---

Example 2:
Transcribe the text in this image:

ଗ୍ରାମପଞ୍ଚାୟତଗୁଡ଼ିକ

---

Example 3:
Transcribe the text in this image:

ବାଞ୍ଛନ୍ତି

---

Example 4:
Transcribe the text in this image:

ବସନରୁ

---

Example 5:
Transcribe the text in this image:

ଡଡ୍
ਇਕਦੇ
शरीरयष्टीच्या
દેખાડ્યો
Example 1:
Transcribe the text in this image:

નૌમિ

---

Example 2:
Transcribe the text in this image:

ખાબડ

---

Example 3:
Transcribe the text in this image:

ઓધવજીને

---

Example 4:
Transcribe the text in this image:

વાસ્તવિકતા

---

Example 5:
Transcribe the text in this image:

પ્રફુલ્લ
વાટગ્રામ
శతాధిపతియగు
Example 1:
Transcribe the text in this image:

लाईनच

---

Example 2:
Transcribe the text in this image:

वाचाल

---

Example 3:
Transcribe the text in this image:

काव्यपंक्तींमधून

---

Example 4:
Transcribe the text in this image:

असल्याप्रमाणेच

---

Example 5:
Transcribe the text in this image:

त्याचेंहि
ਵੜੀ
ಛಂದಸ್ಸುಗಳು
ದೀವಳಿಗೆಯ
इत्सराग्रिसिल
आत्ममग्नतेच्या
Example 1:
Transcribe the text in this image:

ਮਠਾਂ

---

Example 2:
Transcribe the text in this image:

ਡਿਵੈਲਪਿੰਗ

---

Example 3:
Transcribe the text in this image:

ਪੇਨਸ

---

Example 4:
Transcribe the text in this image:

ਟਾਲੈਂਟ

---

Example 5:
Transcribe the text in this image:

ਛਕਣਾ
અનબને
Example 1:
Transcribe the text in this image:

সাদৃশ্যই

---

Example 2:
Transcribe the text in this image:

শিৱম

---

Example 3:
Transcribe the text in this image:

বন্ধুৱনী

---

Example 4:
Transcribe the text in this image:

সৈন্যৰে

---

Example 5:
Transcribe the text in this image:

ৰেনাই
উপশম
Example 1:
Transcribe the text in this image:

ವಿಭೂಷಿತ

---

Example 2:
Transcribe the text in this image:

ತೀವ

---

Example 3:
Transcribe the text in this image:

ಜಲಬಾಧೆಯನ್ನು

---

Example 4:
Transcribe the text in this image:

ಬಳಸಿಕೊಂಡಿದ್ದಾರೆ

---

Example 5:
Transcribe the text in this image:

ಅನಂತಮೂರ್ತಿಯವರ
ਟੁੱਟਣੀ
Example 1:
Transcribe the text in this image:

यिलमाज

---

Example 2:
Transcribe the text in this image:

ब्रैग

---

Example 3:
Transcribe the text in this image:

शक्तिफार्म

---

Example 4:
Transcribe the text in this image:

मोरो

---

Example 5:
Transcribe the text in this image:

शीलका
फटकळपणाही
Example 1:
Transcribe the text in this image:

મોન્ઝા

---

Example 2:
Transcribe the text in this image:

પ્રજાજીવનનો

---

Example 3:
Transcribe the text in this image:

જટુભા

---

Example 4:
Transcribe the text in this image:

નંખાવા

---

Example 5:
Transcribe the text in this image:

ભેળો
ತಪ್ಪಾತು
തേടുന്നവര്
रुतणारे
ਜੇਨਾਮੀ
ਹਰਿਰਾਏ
.....
▶ _EXERCISE DIRECTIONS_
Would you please give back all of the material above exactly as it stands?

▶ _ANSWER SECTION_
---

Example 2:
Transcribe the text in this image:

ଗ୍ରାମପଞ୍ଚାୟତଗୁଡ଼ିକ

---

Example 3:
Transcribe the text in this image:

ବାଞ୍ଛନ୍ତି

---

Example 4:
Transcribe the text in this image:

ବସନରୁ

---

Example 5:
Transcribe the text in this image:

ଡଡ୍
ਇਕਦੇ
शरीरयष्टीच्या
દેખાડ્યો
Example 1:
Transcribe the text in this image:

નૌમિ

---

Example 2:
Transcribe the text in this image:

ખાબડ

---

Example 3:
Transcribe the text in this image:

ઓધવજીને

---

Example 4:
Transcribe the text in this image:

વાસ્તવિકતા

---

Example 5:
Transcribe the text in this image:

પ્રફુલ્લ
વાટગ્રામ
శతాధిపతియగు
Example 1:
Transcribe the text in this image:

लाईनच

---

Example 2:
Transcribe the text in this image:

वाचाल

---

Example 3:
Transcribe the text in this image:

काव्यपंक्तींमधून

---

Example 4:
Transcribe the text in this image:

असल्याप्रमाणेच

---

Example 5:
Transcribe the text in this image:

त्याचेंहि
ਵੜੀ
ಛಂದಸ್ಸುಗಳು
ದೀವಳಿಗೆಯ
इत्सराग्रिसिल
आत्ममग्नतेच्या
Example 1:
Transcribe the text in this image:

ਮਠਾਂ

---

Example 2:
Transcribe the text in this image:

ਡਿਵੈਲਪਿੰਗ

---

Example 3:
Transcribe the text in this image:

ਪੇਨਸ

---

Example 4:
Transcribe the text in this image:

ਟਾਲੈਂਟ

---

Example 5:
Transcribe the text in this image:

ਛਕਣਾ
અનબને
Example 1:
Transcribe the text in this image:

সাদৃশ্যই

---

Example 2:
Transcribe the text in this image:

শিৱম

---

Example 3:
Transcribe the text in this image:

বন্ধুৱনী

---

Example 4:
Transcribe the text in this image:

সৈন্যৰে

---

Example 5:
Transcribe the text in this image:

ৰেনাই
উপশম
Example 1:
Transcribe the text in this image:

ವಿಭೂಷಿತ

---

Example 2:
Transcribe the text in this image:

ತೀವ

---

Example 3:
Transcribe the text in this image:

ಜಲಬಾಧೆಯನ್ನು

---

Example 4:
Transcribe the text in this image:

ಬಳಸಿಕೊಂಡಿದ್ದಾರೆ

---

Example 5:
Transcribe the text in this image:

ಅನಂತಮೂರ್ತಿಯವರ
ਟੁੱਟਣੀ
Example 1:
Transcribe the text in this image:

यिलमाज

---

Example 2:
Transcribe the text in this image:

ब्रैग

---

Example 3:
Transcribe the text in this image:

शक्तिफार्म

---

Example 4:
Transcribe the text in this image:

मोरो

---

Example 5:
Transcribe the text in this image:

शीलका
फटकळपणाही
Example 1:
Transcribe the text in this image:

મોન્ઝા

---

Example 2:
Transcribe the text in this image:

પ્રજાજીવનનો

---

Example 3:
Transcribe the text in this image:

જટુભા

---

Example 4:
Transcribe the text in this image:

નંખાવા

---

Example 5:
Transcribe the text in this image:

ભેળો
ತಪ್ಪಾತು
തേടുന്നവര്
रुतणारे
ਜੇਨਾਮੀ
ਹਰਿਰਾਏ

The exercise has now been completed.